米国人の彼と、英国にルーツを持つ彼女の関係は、最近うまくいっていない。破綻は「アップルパイの味」という些細だが深刻な文化的対立をバネに生じるが……?
マドレーヌを食べて遠い過去の記憶を思い出すという有名な作品がありますが、ラズベリーを見つめて現在に立ちこめた靄を晴らすというのは……、酸味のきいたお洒落なアップルパイを食べたときのような満足感があります。ラズベリーの花言葉を胸に刻んで、他者の文化を受け入れること。家族におけるコミュニケーションについて深く考えさせられる短編です。米国風アップルパイ並に甘く、英国風アップルパイ並に小気味よいですよ!
オーケー、今日はご機嫌なアップルパイストーリーを紹介するぜ!サクサクと読めるが、ポロポロと崩れるパイ生地がちょっと切なさを演出し、中身はとろりと甘いってやつさ。
アメリカ的な日常風景から物語ははじまる。
アメリカ人の夫、イギリス人の妻。
ステレオタイプなイメージが当てはまるように、これ以上ないぐらいビルはアメリカ人だし、ソフィアは絵に描いたようなイギリス人だ。

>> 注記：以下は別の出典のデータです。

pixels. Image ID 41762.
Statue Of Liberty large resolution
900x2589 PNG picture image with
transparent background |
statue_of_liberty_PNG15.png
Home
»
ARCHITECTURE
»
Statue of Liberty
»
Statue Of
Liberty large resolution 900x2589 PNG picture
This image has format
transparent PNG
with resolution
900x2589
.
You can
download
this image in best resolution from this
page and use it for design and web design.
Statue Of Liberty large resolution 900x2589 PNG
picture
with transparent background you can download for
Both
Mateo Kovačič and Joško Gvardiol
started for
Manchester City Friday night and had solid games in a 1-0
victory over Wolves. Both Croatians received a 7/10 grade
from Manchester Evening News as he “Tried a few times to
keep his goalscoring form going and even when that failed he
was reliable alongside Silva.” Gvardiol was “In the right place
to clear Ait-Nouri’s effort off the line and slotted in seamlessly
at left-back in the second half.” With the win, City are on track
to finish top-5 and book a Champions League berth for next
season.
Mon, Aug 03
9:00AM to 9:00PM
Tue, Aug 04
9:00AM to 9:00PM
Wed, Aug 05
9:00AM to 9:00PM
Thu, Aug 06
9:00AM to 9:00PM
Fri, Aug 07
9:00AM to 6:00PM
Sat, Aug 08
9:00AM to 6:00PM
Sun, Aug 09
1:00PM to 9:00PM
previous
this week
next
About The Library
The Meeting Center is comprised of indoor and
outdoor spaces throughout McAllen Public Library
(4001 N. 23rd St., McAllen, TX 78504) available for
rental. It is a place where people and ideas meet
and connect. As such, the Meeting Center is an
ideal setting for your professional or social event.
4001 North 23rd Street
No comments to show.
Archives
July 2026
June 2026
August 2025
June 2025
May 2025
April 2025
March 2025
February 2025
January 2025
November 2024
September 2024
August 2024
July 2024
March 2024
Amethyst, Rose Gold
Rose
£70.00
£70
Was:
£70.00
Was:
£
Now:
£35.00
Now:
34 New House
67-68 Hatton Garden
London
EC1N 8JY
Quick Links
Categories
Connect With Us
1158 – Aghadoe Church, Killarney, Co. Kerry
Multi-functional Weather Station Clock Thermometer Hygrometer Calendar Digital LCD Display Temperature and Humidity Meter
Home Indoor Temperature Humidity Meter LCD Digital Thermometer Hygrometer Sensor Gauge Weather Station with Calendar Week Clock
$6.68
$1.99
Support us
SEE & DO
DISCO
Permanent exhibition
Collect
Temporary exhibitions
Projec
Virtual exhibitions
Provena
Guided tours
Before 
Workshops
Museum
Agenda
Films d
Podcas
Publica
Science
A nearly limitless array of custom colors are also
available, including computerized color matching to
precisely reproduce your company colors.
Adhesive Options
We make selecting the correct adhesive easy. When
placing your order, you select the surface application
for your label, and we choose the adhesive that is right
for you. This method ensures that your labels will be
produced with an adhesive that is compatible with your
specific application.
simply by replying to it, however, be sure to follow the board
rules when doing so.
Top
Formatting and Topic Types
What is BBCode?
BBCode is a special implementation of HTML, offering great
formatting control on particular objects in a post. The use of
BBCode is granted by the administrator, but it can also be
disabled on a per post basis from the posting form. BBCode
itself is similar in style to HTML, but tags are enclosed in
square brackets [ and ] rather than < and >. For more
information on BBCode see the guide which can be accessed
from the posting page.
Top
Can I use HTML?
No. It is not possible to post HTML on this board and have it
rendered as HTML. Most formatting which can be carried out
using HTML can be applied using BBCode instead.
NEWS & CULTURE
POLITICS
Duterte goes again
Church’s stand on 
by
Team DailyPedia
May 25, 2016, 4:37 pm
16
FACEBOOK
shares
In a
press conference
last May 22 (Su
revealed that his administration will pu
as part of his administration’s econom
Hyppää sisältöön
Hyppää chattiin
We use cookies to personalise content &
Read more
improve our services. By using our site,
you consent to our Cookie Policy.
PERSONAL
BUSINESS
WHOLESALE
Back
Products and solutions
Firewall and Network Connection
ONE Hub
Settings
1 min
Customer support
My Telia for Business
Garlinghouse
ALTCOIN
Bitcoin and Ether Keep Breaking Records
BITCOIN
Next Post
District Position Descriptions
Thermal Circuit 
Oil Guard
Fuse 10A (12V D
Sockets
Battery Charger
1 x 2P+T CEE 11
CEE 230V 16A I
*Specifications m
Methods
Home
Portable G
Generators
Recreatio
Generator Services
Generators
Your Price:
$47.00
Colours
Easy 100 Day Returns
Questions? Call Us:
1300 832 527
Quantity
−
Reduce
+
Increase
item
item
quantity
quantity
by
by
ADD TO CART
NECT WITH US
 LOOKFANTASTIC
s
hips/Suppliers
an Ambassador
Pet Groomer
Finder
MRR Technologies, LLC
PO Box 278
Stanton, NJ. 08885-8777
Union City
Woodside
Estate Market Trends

同じ国に暮らしていても、地方ごとに独特の文化や常識があって「うちではずっとこうしてた!」が原因でケンカになる事も日常茶飯事なのに、それが国レベルの文化の違いとなると、まあお察しだな。
夫婦の日常を壊してしまったのは、文化の違い。食文化の違い。トリガーを引いたのは、この日ソフィアが出した「〇〇〇入り」のアップルパイである……。
「〇〇〇だと!?」「アップルパイにはアイスだろう」「カスタードはどうしたぁ!」なんて反応をしちまったかい? お前は第二のビルになる素養がある、考えを改めろ。今すぐに、だ。
規模は違えどよくある話で、今日は君達が「とある夫婦」の立場になるかもしれない。まだ恋人同士の関係であってもね。そんな時この物語が示唆する教訓を知っていれば、解決の糸口になるはずさ。
ぜひ読んで、アップルパイに込められた愛の姿を堪能して欲しい。